[ABOUT THIS TASK]
Render the rows below as a numbered list with no blank lines, leaving the pictures out.

[SOURCE DATA]
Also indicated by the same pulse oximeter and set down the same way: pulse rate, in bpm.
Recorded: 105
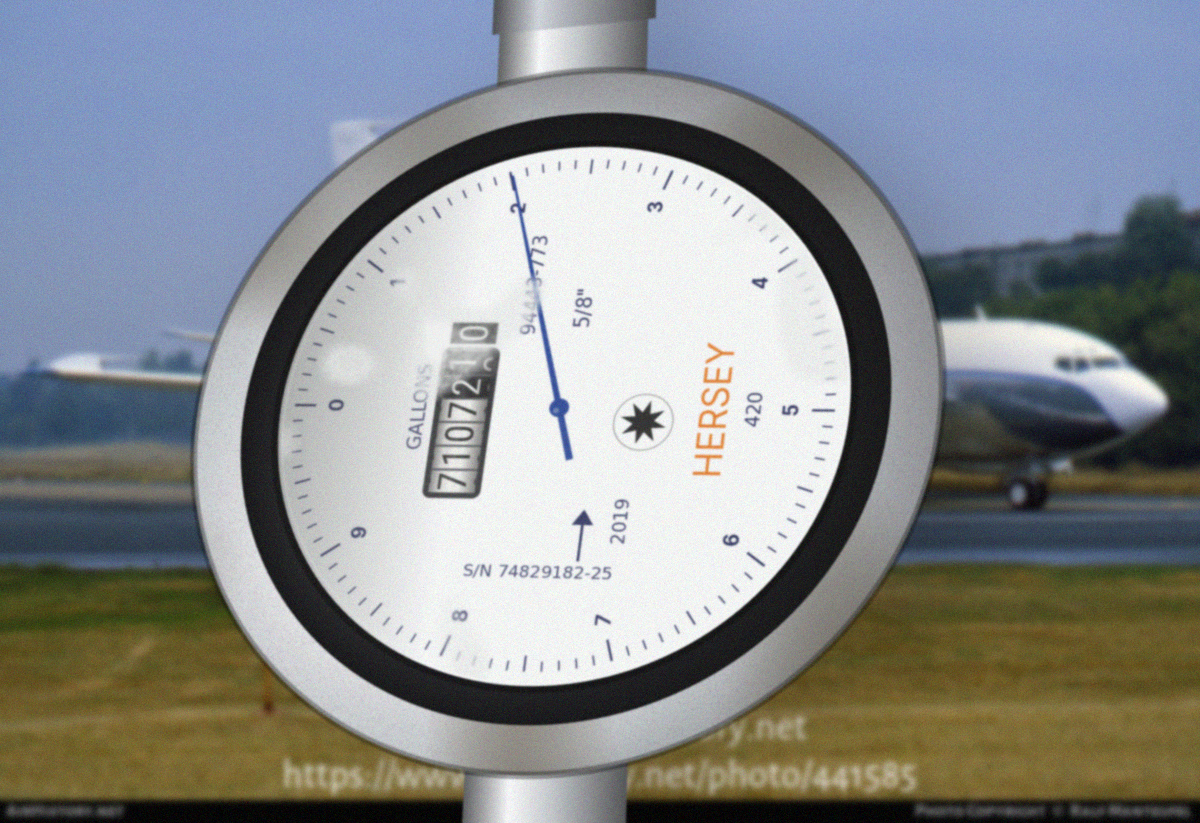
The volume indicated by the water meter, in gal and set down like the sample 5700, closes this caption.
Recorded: 7107212.0
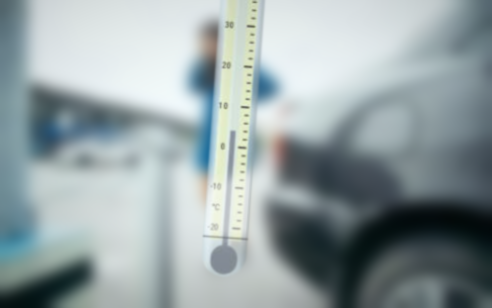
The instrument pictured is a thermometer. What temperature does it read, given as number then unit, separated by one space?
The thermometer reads 4 °C
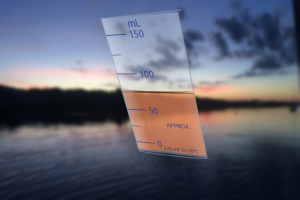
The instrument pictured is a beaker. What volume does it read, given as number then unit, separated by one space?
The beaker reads 75 mL
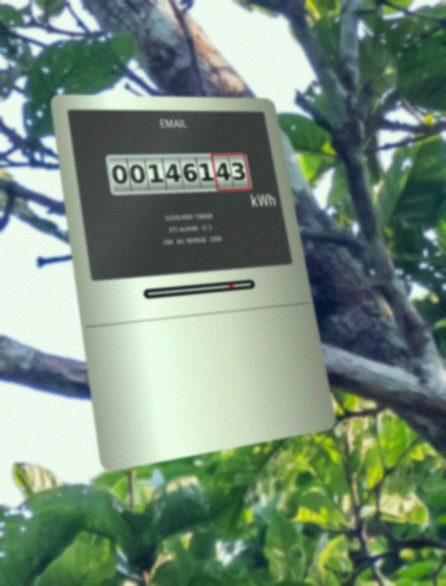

[ANSWER]
1. Also indicated by the same pulse oximeter and set down the same way: pulse rate, in bpm.
2. Recorded: 105
3. The volume indicated by the water meter, in gal and set down like the sample 5700, closes this caption.
4. Recorded: 7107212.0
5. The instrument pictured is a thermometer. What temperature does it read, given as number then unit, separated by one space?
6. The thermometer reads 4 °C
7. The instrument pictured is a beaker. What volume does it read, given as number then unit, separated by one space?
8. The beaker reads 75 mL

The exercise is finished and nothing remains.